(Text Opens)
At some point near the end of the compilation, the compiler will convert the above in to assembly language similar to:
start: # This is a label that you can reference
mov ax, 0ah # Store 10 in the ax register
mov bx, 06h # Store 6 in the bx register
cmp ax, bx # Compare ax to bx
jg inside_the_brackets # 10 > 6? Goto `inside_the_brackets`
jmp after_the_brackets # Otherwise skip ahead a little
inside_the_brackets:
# Some code - stuff inside the {} goes here
after_the_brackets:
# The rest of your program. You end up here no matter what.
I haven't written in assembler in years so I know that's a jumble of different varieties, but the above is the gist of it. Now, that's an inefficient way to structure the code, so a smart compiler might write it more like:
start: # This is a label that you can reference
mov ax, 0ah # Store 10 in the ax register
mov bx, 06h # Store 6 in the bx register
cmp ax, bx # Compare ax to bx
jle after_the_brackets # 10 <= 6? Goto `after_the_brackets`
inside_the_brackets:
# Some code - stuff inside the {} goes here
after_the_brackets:
# The rest of your program. You end up here no matter what.
See how that reversed the comparison, so instead of if (10 > 6) it's more like if (10 <= 6)? That removes a jmp instruction. The logic is identical, even if it's no longer exactly what you originally wrote. There -- now you've seen an "optimizing compiler" at work.
Every compiler you're likely to have heard of has a million tricks to convert code you write into assembly language that acts the same, but that the CPU can execute more efficiently. Sometimes the end result is barely recognizable. Some of the optimizations are as simple as what I just did, but others are fiendishly clever and people have earned PhDs in this stuff.
(Text Closes)
(Data to examine Opens)
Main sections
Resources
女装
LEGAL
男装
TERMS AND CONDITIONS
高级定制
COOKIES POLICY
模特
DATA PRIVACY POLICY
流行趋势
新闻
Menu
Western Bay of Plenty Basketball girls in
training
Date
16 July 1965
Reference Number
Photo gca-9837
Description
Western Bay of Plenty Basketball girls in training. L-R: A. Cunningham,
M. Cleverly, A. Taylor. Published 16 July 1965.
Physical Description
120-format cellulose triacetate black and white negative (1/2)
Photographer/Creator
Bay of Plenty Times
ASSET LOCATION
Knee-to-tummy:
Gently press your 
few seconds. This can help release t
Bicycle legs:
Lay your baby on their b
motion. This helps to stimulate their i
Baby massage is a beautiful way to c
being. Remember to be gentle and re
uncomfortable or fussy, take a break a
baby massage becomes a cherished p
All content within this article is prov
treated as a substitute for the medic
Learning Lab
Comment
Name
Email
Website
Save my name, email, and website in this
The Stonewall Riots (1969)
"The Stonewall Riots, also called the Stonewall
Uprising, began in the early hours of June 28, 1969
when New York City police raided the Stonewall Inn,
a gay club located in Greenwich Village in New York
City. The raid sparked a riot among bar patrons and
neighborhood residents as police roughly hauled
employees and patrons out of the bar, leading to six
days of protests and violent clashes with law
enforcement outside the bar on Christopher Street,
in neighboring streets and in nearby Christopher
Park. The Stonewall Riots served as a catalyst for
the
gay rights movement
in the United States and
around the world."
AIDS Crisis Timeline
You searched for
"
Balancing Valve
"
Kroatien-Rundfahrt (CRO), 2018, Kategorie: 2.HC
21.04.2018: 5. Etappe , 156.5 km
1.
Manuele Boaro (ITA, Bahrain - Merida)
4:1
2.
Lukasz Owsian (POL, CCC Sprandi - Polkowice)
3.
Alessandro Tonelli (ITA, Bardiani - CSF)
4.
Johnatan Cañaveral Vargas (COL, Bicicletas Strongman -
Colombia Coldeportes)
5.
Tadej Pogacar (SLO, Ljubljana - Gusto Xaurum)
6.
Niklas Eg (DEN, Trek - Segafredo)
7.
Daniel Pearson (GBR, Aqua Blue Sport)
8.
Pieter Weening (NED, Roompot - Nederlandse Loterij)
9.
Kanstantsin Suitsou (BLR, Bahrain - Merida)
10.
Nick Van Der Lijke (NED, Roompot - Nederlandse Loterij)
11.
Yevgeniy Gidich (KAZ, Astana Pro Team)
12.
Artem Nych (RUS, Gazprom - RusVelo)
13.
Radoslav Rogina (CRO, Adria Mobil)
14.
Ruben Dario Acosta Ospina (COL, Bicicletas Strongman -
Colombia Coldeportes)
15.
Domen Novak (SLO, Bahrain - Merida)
(Data to examine Closes)
■ **What you need to do**:
(A) According to the compiler text, what instruction is removed by reversing the comparison?
(B) Please return everything in the listing from its first line down to the line containing "when New York", both included, with each line reproduced unchanged.

■ **Answers provided**:
(A) A jmp instruction.

(B)
Main sections
Resources
女装
LEGAL
男装
TERMS AND CONDITIONS
高级定制
COOKIES POLICY
模特
DATA PRIVACY POLICY
流行趋势
新闻
Menu
Western Bay of Plenty Basketball girls in
training
Date
16 July 1965
Reference Number
Photo gca-9837
Description
Western Bay of Plenty Basketball girls in training. L-R: A. Cunningham,
M. Cleverly, A. Taylor. Published 16 July 1965.
Physical Description
120-format cellulose triacetate black and white negative (1/2)
Photographer/Creator
Bay of Plenty Times
ASSET LOCATION
Knee-to-tummy:
Gently press your 
few seconds. This can help release t
Bicycle legs:
Lay your baby on their b
motion. This helps to stimulate their i
Baby massage is a beautiful way to c
being. Remember to be gentle and re
uncomfortable or fussy, take a break a
baby massage becomes a cherished p
All content within this article is prov
treated as a substitute for the medic
Learning Lab
Comment
Name
Email
Website
Save my name, email, and website in this
The Stonewall Riots (1969)
"The Stonewall Riots, also called the Stonewall
Uprising, began in the early hours of June 28, 1969
when New York City police raided the Stonewall Inn,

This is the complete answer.